Task:
Ignoring every picture, transcribe the data in full as it stands.
BEGIN Supplied records
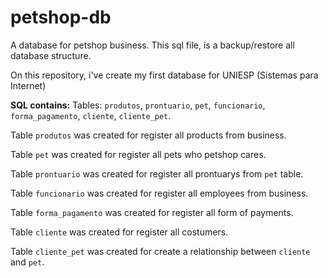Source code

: # petshop-db
A database for petshop business. This sql file, is a backup/restore all database structure.

On this repository, i've create my first database for UNIESP (Sistemas para Internet)

**SQL contains:**
Tables: `produtos`, `prontuario`, `pet`, `funcionario`, `forma_pagamento`, `cliente`, `cliente_pet`.

Table `produtos` was created for register all products from business.

Table `pet` was created for register all pets who petshop cares.

Table `prontuario` was created for register all prontuarys from `pet` table.

Table `funcionario` was created for register all employees from business.

Table `forma_pagamento` was created for register all form of payments.

Table `cliente` was created for register all costumers.

Table `cliente_pet` was created for create a relationship between `cliente` and `pet`.
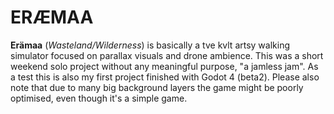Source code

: # ERÆMAA

**Erämaa** (*Wasteland/Wilderness*) is basically a tve kvlt artsy walking simulator focused on parallax visuals and drone ambience. This was a short weekend solo project without any meaningful purpose, "a jamless jam". As a test this is also my first project finished with Godot 4 (beta2). Please also note that due to many big background layers the game might be poorly optimised, even though it's a simple game.
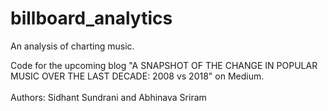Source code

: # billboard_analytics
An analysis of charting music. 

Code for the upcoming blog "A SNAPSHOT OF THE CHANGE IN POPULAR MUSIC OVER THE LAST DECADE: 2008 vs 2018" on Medium. <br />
<br />Authors: Sidhant Sundrani and Abhinava Sriram 
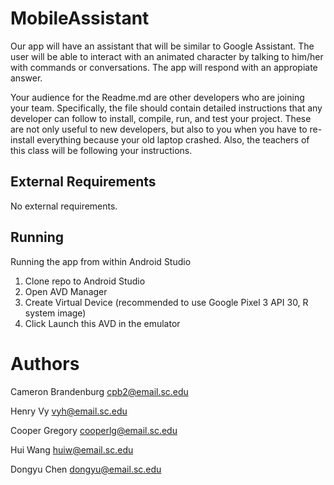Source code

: # MobileAssistant

Our app will have an assistant that will be similar to Google Assistant. The user
will be able to interact with an animated character by talking to him/her with commands 
or conversations. The app will respond with an appropiate answer.

Your audience for the Readme.md are other developers who are joining your team.
Specifically, the file should contain detailed instructions that any developer
can follow to install, compile, run, and test your project. These are not only
useful to new developers, but also to you when you have to re-install everything
because your old laptop crashed. Also, the teachers of this class will be
following your instructions.

## External Requirements

No external requirements.

## Running

Running the app from within Android Studio
1. Clone repo to Android Studio
2. Open AVD Manager
3. Create Virtual Device (recommended to use Google Pixel 3 API 30, R system image)
4. Click Launch this AVD in the emulator

# Authors

Cameron Brandenburg cpb2@email.sc.edu

Henry Vy vyh@email.sc.edu

Cooper Gregory cooperlg@email.sc.edu

Hui Wang huiw@email.sc.edu

Dongyu Chen dongyu@email.sc.edu

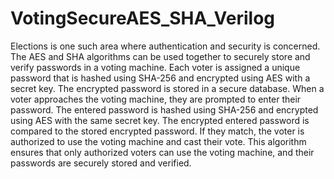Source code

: # VotingSecureAES_SHA_Verilog
Elections is one such area where authentication and security is concerned. The AES and SHA algorithms can be used together to securely store and verify passwords in a voting machine. Each voter is assigned a unique password that is hashed using SHA-256 and encrypted using AES with a secret key. The encrypted password is stored in a secure database. When a voter approaches the voting machine, they are prompted to enter their password. The entered password is hashed using SHA-256 and encrypted using AES with the same secret key. The encrypted entered password is compared to the stored encrypted password. If they match, the voter is authorized to use the voting machine and cast their vote. This algorithm ensures that only authorized voters can use the voting machine, and their passwords are securely stored and verified.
END Supplied records
Finished task:
Source code

: # petshop-db
A database for petshop business. This sql file, is a backup/restore all database structure.

On this repository, i've create my first database for UNIESP (Sistemas para Internet)

**SQL contains:**
Tables: `produtos`, `prontuario`, `pet`, `funcionario`, `forma_pagamento`, `cliente`, `cliente_pet`.

Table `produtos` was created for register all products from business.

Table `pet` was created for register all pets who petshop cares.

Table `prontuario` was created for register all prontuarys from `pet` table.

Table `funcionario` was created for register all employees from business.

Table `forma_pagamento` was created for register all form of payments.

Table `cliente` was created for register all costumers.

Table `cliente_pet` was created for create a relationship between `cliente` and `pet`.
Source code

: # ERÆMAA

**Erämaa** (*Wasteland/Wilderness*) is basically a tve kvlt artsy walking simulator focused on parallax visuals and drone ambience. This was a short weekend solo project without any meaningful purpose, "a jamless jam". As a test this is also my first project finished with Godot 4 (beta2). Please also note that due to many big background layers the game might be poorly optimised, even though it's a simple game.
Source code

: # billboard_analytics
An analysis of charting music. 

Code for the upcoming blog "A SNAPSHOT OF THE CHANGE IN POPULAR MUSIC OVER THE LAST DECADE: 2008 vs 2018" on Medium. <br />
<br />Authors: Sidhant Sundrani and Abhinava Sriram 
Source code

: # MobileAssistant

Our app will have an assistant that will be similar to Google Assistant. The user
will be able to interact with an animated character by talking to him/her with commands 
or conversations. The app will respond with an appropiate answer.

Your audience for the Readme.md are other developers who are joining your team.
Specifically, the file should contain detailed instructions that any developer
can follow to install, compile, run, and test your project. These are not only
useful to new developers, but also to you when you have to re-install everything
because your old laptop crashed. Also, the teachers of this class will be
following your instructions.

## External Requirements

No external requirements.

## Running

Running the app from within Android Studio
1. Clone repo to Android Studio
2. Open AVD Manager
3. Create Virtual Device (recommended to use Google Pixel 3 API 30, R system image)
4. Click Launch this AVD in the emulator

# Authors

Cameron Brandenburg cpb2@email.sc.edu

Henry Vy vyh@email.sc.edu

Cooper Gregory cooperlg@email.sc.edu

Hui Wang huiw@email.sc.edu

Dongyu Chen dongyu@email.sc.edu

Source code

: # VotingSecureAES_SHA_Verilog
Elections is one such area where authentication and security is concerned. The AES and SHA algorithms can be used together to securely store and verify passwords in a voting machine. Each voter is assigned a unique password that is hashed using SHA-256 and encrypted using AES with a secret key. The encrypted password is stored in a secure database. When a voter approaches the voting machine, they are prompted to enter their password. The entered password is hashed using SHA-256 and encrypted using AES with the same secret key. The encrypted entered password is compared to the stored encrypted password. If they match, the voter is authorized to use the voting machine and cast their vote. This algorithm ensures that only authorized voters can use the voting machine, and their passwords are securely stored and verified.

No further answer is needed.